This daily prompt arrived just in time for the post I’ve been pondering for today! I’ve noticed when I let my mind wander a few specific memories always come into play. They’re never happy memories that I want to relive and they’re never of people I particularly want to remember.
They’re situations in which I feel guilty. Like I somehow failed those people or myself. Situations that make my chest tight and my emotions flare up in a warning hiss to think about something else.
My therapist long ago suggested I forgive them and myself. Especially myself since I can’t control how people react or think. I agreed. I should. I would. A year later I still haven’t been able to.
Not for lack of trying I assure you. I just don’t know how to forgive the big things that happened. I have said I forgive a thousand times but then names come up and I spiral back down into a pit of guilt, regret, anger, and frustration.
Saying doesn’t seem to be enough but I don’t know how to physically do act of forgiving.
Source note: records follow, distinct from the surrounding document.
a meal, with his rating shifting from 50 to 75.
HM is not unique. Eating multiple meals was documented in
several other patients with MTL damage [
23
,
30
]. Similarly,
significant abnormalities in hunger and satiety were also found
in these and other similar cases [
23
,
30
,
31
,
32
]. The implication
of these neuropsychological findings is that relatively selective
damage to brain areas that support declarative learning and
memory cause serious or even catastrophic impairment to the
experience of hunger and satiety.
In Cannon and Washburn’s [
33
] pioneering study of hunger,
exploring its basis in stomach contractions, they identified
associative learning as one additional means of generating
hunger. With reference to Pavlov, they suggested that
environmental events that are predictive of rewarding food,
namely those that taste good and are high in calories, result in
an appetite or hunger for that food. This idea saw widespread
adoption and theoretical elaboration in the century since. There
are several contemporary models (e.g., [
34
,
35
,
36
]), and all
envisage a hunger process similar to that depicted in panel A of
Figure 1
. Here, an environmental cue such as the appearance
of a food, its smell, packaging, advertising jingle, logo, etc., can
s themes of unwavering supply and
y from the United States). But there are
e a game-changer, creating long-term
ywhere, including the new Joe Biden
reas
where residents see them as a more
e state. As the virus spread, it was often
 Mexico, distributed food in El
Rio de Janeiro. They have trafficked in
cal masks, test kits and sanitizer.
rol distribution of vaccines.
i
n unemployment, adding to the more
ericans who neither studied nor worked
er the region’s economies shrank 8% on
After some brainstorming, I decided to start small in my journey to forgive as it ties in seamlessly to absolving the anger in my life. I mean that was the plan when I wrote A Hundred Tries with More to Come. Well here is one of those many tries I promised. Usually, I’d run to the nearest topic specific self help book, speed read it, and start trying things haphazardly.
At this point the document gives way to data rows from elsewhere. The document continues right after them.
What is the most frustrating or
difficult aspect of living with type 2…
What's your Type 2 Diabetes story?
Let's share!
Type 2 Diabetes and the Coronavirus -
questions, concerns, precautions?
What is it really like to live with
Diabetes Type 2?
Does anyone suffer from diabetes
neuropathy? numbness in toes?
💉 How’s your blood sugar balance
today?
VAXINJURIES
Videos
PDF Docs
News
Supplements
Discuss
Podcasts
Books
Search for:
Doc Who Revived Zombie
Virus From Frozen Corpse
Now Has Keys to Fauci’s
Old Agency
This time, I’m simply going to follow my intuition and take baby steps to reach my own closure.
I am writing letters. Three to be precise. One to Red, one to Midnight Black, and one to Me. I’m not using their names to respect their privacy.
Writing letters is cathartic in a special way. You can express the deepest thoughts directly to someone without ever having to reveal yourself to them. They never have to know what’s in that letter unless you want them to. If they read these there’s little chance they’ll know it’s them. Some close friends will know who I’m writing to but that’s ok.
I’m posting each letter separately today. I’ll update this post with links to them as well for ease of reading. Link Red is updated.
I don’t need to feel guilt for other people’s feelings and actions anymore. I don’t need to feel responsible for how they chose to treat me. I can let go of the weight I’ve been carrying around with me knowing that I may not have acted how I would today but I was doing my best at the time and learned from it.
That’s all I can ask of myself. All I can ask of anyone.